Reproduce the items from the line containing "pose: elev=327.4 azim=158.2" through the line containing "Dot at: (285, 168)", swapping every "azim" for "azimuth" and leaving everything else unchanged.

───── INPUT ─────

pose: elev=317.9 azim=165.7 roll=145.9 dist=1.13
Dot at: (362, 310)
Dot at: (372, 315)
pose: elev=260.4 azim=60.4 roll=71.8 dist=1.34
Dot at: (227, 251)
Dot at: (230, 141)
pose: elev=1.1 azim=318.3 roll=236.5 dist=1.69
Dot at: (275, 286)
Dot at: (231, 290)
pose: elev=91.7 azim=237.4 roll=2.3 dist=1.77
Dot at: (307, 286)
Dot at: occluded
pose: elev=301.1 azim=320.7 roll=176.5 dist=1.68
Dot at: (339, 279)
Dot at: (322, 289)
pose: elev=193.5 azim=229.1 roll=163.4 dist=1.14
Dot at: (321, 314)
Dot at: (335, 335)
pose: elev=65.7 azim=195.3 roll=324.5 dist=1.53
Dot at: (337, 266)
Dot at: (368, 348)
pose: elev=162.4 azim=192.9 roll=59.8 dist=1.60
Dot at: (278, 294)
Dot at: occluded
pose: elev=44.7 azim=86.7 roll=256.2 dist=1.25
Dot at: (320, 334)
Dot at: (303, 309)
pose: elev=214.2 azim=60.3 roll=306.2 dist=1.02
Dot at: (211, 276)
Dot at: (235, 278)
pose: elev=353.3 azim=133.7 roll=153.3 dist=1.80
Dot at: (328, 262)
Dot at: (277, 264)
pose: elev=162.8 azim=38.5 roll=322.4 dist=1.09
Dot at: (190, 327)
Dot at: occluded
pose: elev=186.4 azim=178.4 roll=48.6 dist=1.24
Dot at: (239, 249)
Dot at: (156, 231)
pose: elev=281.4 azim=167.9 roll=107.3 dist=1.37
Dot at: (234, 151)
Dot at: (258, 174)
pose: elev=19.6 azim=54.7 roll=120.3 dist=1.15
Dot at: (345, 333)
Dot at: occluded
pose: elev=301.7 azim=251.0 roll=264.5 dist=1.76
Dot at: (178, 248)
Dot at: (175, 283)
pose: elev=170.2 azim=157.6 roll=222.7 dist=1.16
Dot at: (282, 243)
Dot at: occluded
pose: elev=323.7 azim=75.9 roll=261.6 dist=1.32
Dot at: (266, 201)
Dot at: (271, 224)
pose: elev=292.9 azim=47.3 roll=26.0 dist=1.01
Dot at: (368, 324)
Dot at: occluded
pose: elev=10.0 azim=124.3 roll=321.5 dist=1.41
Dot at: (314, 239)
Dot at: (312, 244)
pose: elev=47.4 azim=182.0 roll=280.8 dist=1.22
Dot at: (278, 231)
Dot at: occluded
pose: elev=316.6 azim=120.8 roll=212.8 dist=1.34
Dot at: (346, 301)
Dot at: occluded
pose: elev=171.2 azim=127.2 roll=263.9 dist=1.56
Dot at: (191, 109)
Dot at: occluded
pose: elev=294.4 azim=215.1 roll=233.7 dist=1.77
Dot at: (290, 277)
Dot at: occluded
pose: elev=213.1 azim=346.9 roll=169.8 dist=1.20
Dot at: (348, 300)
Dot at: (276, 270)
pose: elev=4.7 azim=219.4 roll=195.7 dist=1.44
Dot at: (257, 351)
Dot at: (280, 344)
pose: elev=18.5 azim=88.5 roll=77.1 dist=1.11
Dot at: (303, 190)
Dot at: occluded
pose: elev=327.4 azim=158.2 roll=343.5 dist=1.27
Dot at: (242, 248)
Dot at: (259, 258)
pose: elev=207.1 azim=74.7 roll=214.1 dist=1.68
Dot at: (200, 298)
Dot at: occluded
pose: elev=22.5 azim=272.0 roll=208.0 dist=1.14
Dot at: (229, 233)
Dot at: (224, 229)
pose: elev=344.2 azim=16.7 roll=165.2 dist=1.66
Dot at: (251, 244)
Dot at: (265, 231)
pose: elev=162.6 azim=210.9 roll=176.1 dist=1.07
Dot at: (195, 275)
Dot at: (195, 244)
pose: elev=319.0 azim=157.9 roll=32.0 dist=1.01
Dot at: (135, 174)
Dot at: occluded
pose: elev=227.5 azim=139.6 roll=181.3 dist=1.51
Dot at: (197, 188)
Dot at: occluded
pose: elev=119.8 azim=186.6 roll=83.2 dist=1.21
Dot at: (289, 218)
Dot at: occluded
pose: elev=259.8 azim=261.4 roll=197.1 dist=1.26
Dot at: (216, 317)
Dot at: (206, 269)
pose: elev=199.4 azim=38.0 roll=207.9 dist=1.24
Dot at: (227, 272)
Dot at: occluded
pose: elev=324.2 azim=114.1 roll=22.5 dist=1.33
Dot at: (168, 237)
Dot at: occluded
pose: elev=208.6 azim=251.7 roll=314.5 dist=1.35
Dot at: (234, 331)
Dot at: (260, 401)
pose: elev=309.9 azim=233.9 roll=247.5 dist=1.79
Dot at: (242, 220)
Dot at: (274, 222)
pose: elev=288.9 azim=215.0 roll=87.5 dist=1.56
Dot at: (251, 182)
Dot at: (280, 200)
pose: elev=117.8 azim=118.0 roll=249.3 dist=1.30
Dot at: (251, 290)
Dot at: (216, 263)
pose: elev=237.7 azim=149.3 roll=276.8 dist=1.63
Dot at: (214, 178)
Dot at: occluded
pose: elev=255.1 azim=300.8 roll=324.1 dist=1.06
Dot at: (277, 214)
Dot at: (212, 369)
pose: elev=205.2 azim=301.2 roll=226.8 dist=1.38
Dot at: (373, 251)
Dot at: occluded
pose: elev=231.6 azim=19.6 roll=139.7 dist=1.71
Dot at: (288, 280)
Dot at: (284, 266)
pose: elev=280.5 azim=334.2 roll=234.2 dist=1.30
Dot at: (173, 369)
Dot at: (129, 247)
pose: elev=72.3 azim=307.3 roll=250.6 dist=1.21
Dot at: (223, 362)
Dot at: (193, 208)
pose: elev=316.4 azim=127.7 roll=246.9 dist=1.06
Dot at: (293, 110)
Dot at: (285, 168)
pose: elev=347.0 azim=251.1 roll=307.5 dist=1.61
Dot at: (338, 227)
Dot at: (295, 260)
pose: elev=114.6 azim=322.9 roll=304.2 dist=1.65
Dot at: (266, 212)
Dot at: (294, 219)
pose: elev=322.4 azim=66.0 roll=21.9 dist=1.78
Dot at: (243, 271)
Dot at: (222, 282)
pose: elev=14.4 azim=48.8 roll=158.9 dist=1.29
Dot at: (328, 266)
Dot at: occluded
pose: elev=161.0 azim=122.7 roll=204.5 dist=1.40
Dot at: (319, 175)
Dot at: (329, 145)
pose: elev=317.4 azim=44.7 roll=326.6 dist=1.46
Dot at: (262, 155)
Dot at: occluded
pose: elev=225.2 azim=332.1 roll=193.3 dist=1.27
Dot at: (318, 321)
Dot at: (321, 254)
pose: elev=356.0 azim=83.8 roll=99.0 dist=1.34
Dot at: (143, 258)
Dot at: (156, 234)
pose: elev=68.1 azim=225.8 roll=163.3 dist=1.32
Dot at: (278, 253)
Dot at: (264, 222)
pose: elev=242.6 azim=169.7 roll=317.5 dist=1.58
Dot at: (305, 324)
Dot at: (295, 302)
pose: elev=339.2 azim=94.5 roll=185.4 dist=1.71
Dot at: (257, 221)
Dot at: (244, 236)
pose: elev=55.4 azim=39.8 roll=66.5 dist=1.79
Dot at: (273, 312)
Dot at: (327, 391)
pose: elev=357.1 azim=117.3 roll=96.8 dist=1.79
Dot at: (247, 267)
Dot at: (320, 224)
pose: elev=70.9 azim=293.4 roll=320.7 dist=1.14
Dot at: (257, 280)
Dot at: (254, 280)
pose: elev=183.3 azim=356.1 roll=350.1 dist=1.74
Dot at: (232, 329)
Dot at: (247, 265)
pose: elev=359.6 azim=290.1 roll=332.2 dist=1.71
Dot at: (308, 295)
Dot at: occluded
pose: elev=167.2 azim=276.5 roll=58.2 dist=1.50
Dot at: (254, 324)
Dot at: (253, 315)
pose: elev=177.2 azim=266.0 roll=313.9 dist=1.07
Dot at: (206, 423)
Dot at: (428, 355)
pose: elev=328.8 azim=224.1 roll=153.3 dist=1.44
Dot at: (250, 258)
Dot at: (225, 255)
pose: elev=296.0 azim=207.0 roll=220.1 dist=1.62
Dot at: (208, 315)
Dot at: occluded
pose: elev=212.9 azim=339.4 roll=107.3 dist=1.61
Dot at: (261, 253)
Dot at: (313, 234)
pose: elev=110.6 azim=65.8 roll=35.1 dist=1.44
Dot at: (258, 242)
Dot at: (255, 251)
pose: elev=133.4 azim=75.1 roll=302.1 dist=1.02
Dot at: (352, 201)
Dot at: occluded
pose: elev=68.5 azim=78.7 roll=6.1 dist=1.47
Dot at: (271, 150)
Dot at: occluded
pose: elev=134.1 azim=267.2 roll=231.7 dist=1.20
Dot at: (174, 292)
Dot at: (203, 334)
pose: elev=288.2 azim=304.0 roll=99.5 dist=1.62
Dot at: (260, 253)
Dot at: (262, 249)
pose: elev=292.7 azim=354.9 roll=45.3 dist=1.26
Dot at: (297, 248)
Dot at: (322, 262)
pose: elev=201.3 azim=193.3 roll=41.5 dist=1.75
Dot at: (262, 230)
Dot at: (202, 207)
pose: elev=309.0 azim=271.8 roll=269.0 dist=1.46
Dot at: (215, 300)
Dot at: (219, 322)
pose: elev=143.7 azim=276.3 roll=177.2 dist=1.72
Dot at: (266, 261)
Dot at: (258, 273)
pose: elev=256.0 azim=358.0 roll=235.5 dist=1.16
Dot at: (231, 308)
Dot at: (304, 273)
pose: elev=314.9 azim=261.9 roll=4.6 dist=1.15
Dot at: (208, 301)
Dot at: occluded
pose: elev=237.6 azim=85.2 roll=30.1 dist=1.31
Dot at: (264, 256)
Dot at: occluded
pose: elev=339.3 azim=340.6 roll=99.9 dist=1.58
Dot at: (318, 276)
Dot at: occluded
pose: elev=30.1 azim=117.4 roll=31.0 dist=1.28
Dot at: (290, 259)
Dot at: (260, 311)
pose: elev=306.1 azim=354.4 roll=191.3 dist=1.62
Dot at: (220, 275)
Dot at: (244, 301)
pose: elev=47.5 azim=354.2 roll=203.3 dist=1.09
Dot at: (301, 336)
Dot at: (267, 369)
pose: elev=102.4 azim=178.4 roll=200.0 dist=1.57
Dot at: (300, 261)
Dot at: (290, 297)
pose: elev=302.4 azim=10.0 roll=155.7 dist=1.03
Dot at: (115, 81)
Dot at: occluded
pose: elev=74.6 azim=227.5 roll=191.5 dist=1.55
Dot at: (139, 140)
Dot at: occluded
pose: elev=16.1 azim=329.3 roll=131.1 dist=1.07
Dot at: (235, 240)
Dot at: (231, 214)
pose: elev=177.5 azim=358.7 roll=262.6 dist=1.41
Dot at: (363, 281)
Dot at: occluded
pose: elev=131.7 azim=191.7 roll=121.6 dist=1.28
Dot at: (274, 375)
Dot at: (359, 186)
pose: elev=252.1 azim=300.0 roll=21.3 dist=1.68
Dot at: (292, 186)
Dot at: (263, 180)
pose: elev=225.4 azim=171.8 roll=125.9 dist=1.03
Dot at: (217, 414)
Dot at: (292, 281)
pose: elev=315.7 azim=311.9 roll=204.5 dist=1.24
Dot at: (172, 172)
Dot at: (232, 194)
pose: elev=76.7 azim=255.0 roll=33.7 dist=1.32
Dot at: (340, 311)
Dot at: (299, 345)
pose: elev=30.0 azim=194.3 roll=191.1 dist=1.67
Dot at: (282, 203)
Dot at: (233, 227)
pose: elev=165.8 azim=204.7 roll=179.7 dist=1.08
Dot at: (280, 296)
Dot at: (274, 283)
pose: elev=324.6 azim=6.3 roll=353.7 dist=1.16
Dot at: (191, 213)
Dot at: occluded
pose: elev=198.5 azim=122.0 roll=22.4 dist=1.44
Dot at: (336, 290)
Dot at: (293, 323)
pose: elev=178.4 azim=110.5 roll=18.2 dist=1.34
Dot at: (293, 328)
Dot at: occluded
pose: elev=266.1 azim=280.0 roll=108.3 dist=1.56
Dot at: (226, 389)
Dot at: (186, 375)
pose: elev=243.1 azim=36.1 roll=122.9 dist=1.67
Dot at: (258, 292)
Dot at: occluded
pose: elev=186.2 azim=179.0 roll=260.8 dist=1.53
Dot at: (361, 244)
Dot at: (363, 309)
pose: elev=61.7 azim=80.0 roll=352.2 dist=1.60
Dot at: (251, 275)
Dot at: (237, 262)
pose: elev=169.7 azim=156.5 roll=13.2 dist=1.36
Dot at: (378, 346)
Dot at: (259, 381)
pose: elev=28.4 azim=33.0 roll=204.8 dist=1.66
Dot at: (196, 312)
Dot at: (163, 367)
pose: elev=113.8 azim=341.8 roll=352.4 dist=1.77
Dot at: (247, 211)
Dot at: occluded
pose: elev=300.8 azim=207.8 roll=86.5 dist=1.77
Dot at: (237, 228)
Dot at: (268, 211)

─────

RESULT OF THE TASK:
pose: elev=327.4 azimuth=158.2 roll=343.5 dist=1.27
Dot at: (242, 248)
Dot at: (259, 258)
pose: elev=207.1 azimuth=74.7 roll=214.1 dist=1.68
Dot at: (200, 298)
Dot at: occluded
pose: elev=22.5 azimuth=272.0 roll=208.0 dist=1.14
Dot at: (229, 233)
Dot at: (224, 229)
pose: elev=344.2 azimuth=16.7 roll=165.2 dist=1.66
Dot at: (251, 244)
Dot at: (265, 231)
pose: elev=162.6 azimuth=210.9 roll=176.1 dist=1.07
Dot at: (195, 275)
Dot at: (195, 244)
pose: elev=319.0 azimuth=157.9 roll=32.0 dist=1.01
Dot at: (135, 174)
Dot at: occluded
pose: elev=227.5 azimuth=139.6 roll=181.3 dist=1.51
Dot at: (197, 188)
Dot at: occluded
pose: elev=119.8 azimuth=186.6 roll=83.2 dist=1.21
Dot at: (289, 218)
Dot at: occluded
pose: elev=259.8 azimuth=261.4 roll=197.1 dist=1.26
Dot at: (216, 317)
Dot at: (206, 269)
pose: elev=199.4 azimuth=38.0 roll=207.9 dist=1.24
Dot at: (227, 272)
Dot at: occluded
pose: elev=324.2 azimuth=114.1 roll=22.5 dist=1.33
Dot at: (168, 237)
Dot at: occluded
pose: elev=208.6 azimuth=251.7 roll=314.5 dist=1.35
Dot at: (234, 331)
Dot at: (260, 401)
pose: elev=309.9 azimuth=233.9 roll=247.5 dist=1.79
Dot at: (242, 220)
Dot at: (274, 222)
pose: elev=288.9 azimuth=215.0 roll=87.5 dist=1.56
Dot at: (251, 182)
Dot at: (280, 200)
pose: elev=117.8 azimuth=118.0 roll=249.3 dist=1.30
Dot at: (251, 290)
Dot at: (216, 263)
pose: elev=237.7 azimuth=149.3 roll=276.8 dist=1.63
Dot at: (214, 178)
Dot at: occluded
pose: elev=255.1 azimuth=300.8 roll=324.1 dist=1.06
Dot at: (277, 214)
Dot at: (212, 369)
pose: elev=205.2 azimuth=301.2 roll=226.8 dist=1.38
Dot at: (373, 251)
Dot at: occluded
pose: elev=231.6 azimuth=19.6 roll=139.7 dist=1.71
Dot at: (288, 280)
Dot at: (284, 266)
pose: elev=280.5 azimuth=334.2 roll=234.2 dist=1.30
Dot at: (173, 369)
Dot at: (129, 247)
pose: elev=72.3 azimuth=307.3 roll=250.6 dist=1.21
Dot at: (223, 362)
Dot at: (193, 208)
pose: elev=316.4 azimuth=127.7 roll=246.9 dist=1.06
Dot at: (293, 110)
Dot at: (285, 168)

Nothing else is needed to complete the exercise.